Nor does it stay at home. "Mobile devices that are reported stolen in the United States and no longer able to access domestic cell networks," Myers says, "can be reactivated to work in foreign countries. In Hong Kong, for example, iPhones are worth upward of $2,000 apiece."

Needed: a kill switch. If your phone is filched or missing, you call a special number, and the phone is made null, or "bricked," removing, as Myers says, "the economic value and helping dry up secondary markets, but most importantly, reducing violent robberies."

Philly's status as cellphone theft capital derives partly from thefts on SEPTA. Sixty-six percent of all violent or property crimes in 2013 on SEPTA, 307 incidents in all, involved cellphones. (Total violent/property crimes were down, though, and that's a good thing.)

That can be expensive - consumers pay providers $30 billion a year to reactivate or replace stolen or lost phones or cell service - and dangerous. In April 2013, a man was shot in Society Hill when he chased cellphone thieves. In May 2013, thieves went on a wallet-and-cellphone rampage in University City, stealing from 11 victims, some at gunpoint. High-profile murders include that of a chef at the restaurant of the Museum of Modern Art in Manhattan, or of Megan Boken of St. Louis, murdered in her car.

Some phones do or could have kill switches. As of September, Apple's most recent operating system, iOS 7, included something called Activation Lock. But it's not built-in; you have to opt in. Samsung came out with a "reactivation lock" in April. Cellular networks can track missing phones via IMEI number (a unique identifier found in various places on various phones) and disable them, at least on that network. The owner has to call the network and report the theft and IMEI number. Only recently have companies shared IMEI lists with law enforcement.

A group of state attorneys general, including Kane, signed on last year to an initiative called Secure Our Smartphones (SOS), pressing manufacturers to install kill-switch software. Industry balked at any third-party control over phones. Some cynics suggested that the carriers, in particular, were in mourning over that $30 billion in replacement and reactivation fees.

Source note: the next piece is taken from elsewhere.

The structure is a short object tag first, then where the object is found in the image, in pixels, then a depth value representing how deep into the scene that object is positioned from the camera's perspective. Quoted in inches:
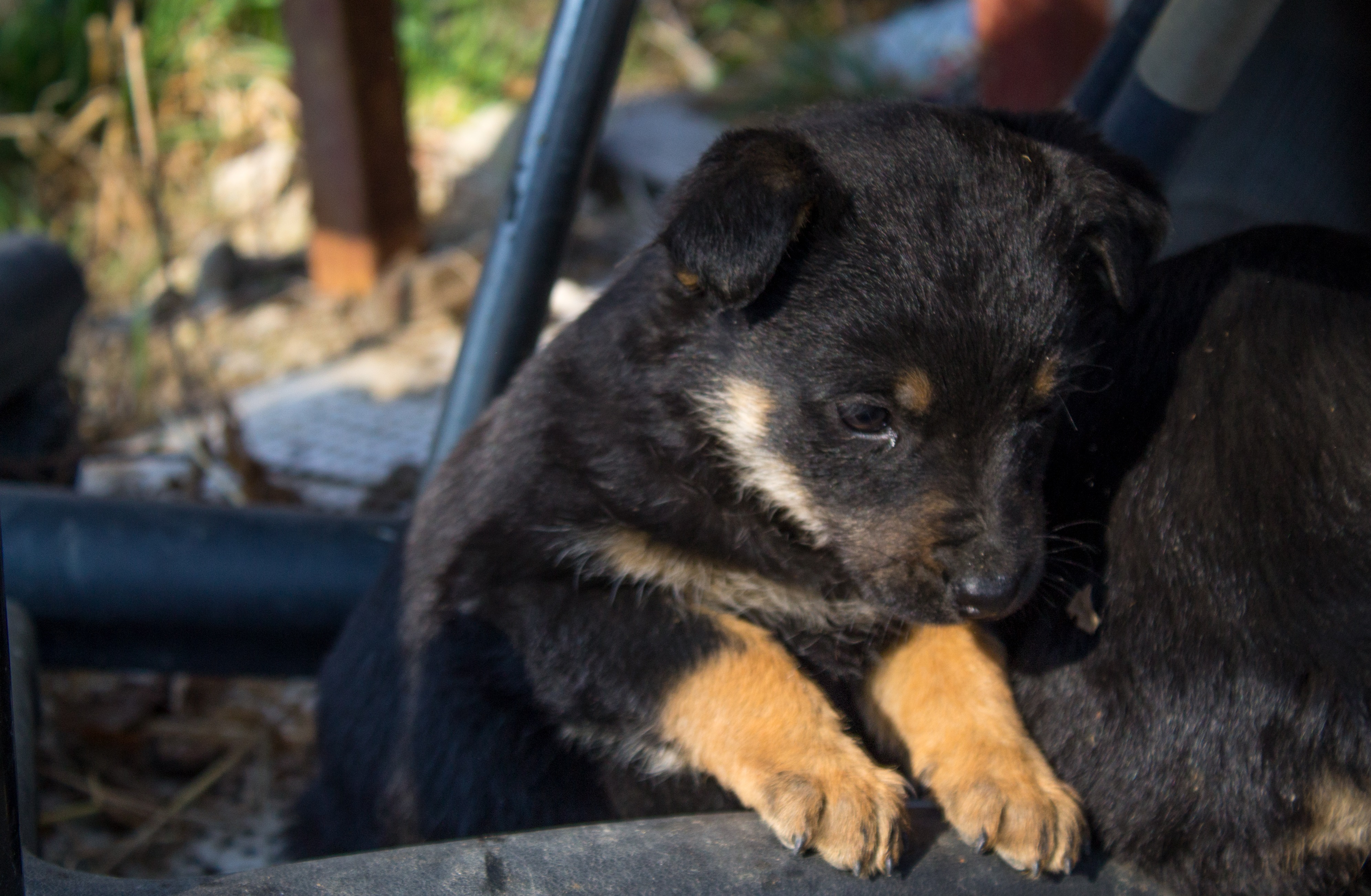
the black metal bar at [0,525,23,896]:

But now - after a well-publicized spike in cellphone-related crime in 2013, and the high-profile SOS campaign - big phonemakers like Apple, Google, Samsung, and Microsoft, and carriers like AT&T, Verizon, T-Mobile, Sprint, and U.S. Cellular, are pledging up. The system, said to be totally reversible, will allow users to lock devices and wipe contacts and personal info.

There are, to be sure, legitimate concerns. Could phones get accidentally bricked? Couldn't Big Government, or industry, interfere with/shut down private phones remotely? Couldn't hackers/terrorists/idiots find ways to locate, brick, or bollix huge numbers of phones?

Probably. And then we'll have to find better safeguards. Until July 2015, meanwhile, we should get better at hiding our apples. Many of us can say, with Frost: "I have had too much / Of apple-picking."